The Department for Work and Pensions has strengthened its oversight and management of contracted-out health and disability assessments, but it has not yet achieved value for money according to today’s report from the National Audit Office.
The Department uses health and disability assessments to help decide if people are eligible for benefits or to help those on long-term sick leave back into work. Between April 2015 and March 2018, the Department expects to carry out around 7 million assessments which it estimates will cost a total of £1.6 billion.
Today’s report found that the cost of providing assessments is rising and providers are still struggling to meet expected performance standards.

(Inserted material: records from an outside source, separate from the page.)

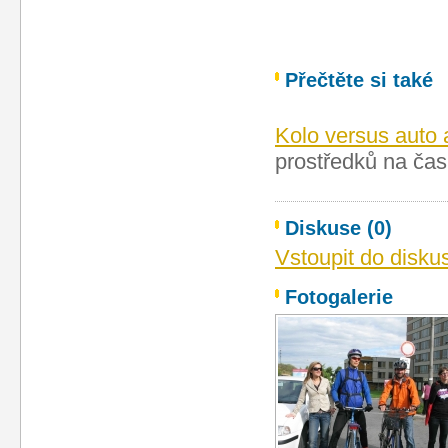
Přečtěte si také
Kolo versus auto
prostředků na čas
Diskuse (0)
Vstoupit do disku
Fotogalerie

Under the latest contract with the Centre for Health and Disability Assessments (CHDA) for Employment and Support Allowance (ESA) assessments starting in March 2015, the Department expects to pay £595 million over three years for 3.4 million assessments. This is around £190 per assessment compared with £115 per assessment under the previous contract with Atos. Costs have increased in part due to a higher proportion of face to face assessments and rising salaries for healthcare professionals.
The Department has now reduced the number of outstanding assessments and these are being processed more quickly. Providers now take 4 weeks to process Personal Independence Payment (PIP) assessments, compared to a peak of 29 weeks in mid-2014, and ESA claims 23 weeks compared to 29 weeks. There is still, however, a backlog of at least 280,000 ESA assessments at August 2015. The ESA assessment provider, CHDA, is not on track to complete the expected number of assessments for 2015 and has missed assessment report quality targets since the start of the contract. Both Atos and Capita have failed to meet PIP assessment report quality targets since October 2013.
The NAO found that the Department has increased its capacity for performance management, expanding its team from 48 people in 2013 to 80 in 2015 and has managed the transition between ESA providers smoothly after Atos requested early exit from the contract.
The Department continues, however, to struggle with setting targets and requirements with clear evidence and failed to adequately test bidders’ assumptions, for example about staff training, during the contract tender process. It does not yet have a clear strategy for contracting-out assessments and risks damaging market interest through tight procurement timetables, inflexibility towards critical assumptions and lack of transparency.
Among the NAO’s recommendations are that the Department should develop an overall commercial strategy for assessments, set challenging realistic targets for providers and engage with providers to learn from previous experience.